New Match Masturbation Ads Urge You Not To Use Match
Does anybody under 60 even use Match.com?
Last month, the online dating app started an extremely PASSIVE-aggressive (yes, emphasis on “passive”) outdoor campaign in NYC and LA.
The not at all underlying message is: Isn’t online dating the fucking worst? We agree. Fuck It. And Fuck Us.
The Tagline is: Adults Date Better (Than what? Babies?)
Nice pre-Halloween attempt, I guess. Says Rachelle Avila, comms strategy director of Mojo Supermarket (responsible NYC ad agency):
"2022 has officially become the year of mindful dating (Is that so. Says who?). Adults are tired of the mindless swiping, wasted time on first dates and situationships that go nowhere.

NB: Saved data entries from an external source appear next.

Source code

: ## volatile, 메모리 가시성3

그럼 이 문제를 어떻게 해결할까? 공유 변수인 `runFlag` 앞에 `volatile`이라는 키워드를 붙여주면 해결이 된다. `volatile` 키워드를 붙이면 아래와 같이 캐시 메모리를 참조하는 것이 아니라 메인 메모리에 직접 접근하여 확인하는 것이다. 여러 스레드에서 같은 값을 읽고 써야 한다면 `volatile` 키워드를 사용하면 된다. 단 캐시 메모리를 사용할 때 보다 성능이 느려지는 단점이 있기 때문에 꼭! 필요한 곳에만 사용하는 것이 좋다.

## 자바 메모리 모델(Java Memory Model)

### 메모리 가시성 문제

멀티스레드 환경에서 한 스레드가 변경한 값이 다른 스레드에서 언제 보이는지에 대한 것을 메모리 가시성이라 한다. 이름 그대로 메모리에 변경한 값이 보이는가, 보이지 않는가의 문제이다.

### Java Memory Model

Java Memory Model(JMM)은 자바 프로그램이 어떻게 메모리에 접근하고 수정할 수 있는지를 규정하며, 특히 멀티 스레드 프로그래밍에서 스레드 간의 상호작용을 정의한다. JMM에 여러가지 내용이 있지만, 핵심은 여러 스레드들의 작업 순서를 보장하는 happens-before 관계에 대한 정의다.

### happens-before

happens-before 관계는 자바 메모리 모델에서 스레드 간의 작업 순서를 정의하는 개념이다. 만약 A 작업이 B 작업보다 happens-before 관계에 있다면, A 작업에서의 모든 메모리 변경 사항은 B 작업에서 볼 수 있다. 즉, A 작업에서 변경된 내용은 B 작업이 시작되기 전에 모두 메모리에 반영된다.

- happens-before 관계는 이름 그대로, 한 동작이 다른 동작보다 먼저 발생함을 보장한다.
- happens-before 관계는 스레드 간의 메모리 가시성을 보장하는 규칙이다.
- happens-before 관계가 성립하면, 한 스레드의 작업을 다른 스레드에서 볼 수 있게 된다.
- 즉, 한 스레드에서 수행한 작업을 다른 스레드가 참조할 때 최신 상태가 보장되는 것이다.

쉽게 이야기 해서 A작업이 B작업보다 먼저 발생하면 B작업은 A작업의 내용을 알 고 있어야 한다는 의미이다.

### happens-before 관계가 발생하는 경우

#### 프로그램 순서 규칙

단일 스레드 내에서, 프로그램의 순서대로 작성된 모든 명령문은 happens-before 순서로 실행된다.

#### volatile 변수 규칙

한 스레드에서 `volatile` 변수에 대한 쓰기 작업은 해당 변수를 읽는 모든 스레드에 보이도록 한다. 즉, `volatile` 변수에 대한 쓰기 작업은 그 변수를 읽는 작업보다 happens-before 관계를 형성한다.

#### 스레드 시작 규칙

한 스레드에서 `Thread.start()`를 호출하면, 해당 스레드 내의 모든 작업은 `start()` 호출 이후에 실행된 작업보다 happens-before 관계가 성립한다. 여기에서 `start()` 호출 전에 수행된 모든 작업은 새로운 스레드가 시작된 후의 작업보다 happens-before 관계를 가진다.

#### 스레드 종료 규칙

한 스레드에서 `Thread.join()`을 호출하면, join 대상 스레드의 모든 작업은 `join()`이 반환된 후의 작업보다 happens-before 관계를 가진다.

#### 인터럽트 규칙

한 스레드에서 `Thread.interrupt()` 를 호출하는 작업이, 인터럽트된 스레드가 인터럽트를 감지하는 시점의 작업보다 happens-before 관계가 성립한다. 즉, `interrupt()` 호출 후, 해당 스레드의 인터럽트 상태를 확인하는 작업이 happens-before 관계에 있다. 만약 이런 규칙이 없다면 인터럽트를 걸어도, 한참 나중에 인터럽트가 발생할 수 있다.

We're seeing wellness transform beyond just personal well-being and into relational well-being."
Sorry, but “situationships” are not “wasted time”. They are learning experiences, especially in NYC and LA.
IF ALL THEY TALK ABOUT IS CRYPTO, INVEST IN YOURSELF. (“If all they talk about is themselves” is a truer observation, but that would require a more creative copywriting response.)
DO YOU UNTIL YOU FIND SOMEONE WORTH DOING. (Lowering relationships to just the act of “doing” is insulting.)
WILLIAMSBURG HAS ENOUGH BARS, WHY LOWER YOURS? (This line makes no sense; the two thoughts have no connection.)
The visuals feature cool-looking people “doing” themselves.
I am left wanting with these ads.
BECAUSE WE KNOW YOU CARE ABOUT WHAT YOU PUT IN YOUR BODY. (ooh, “clever” double-meaning, as in “carbs” and “dick”.)
IF THEY’RE ONLY HOT AND YOU’RE ONLY BOTHERED, JUST MAKE YOURSELF HOT AND BOTHERED. (A common copywriting trap where the “cleverness” is overpowered by confusion, making one “bothered”.)
IN CONCLUSION: Match is trying to show that they really, really care more about YOU than their profits. If you believe this, I gotta bridge over the East River, etc.)
DISCLOSURE: I was on Match 20 years ago.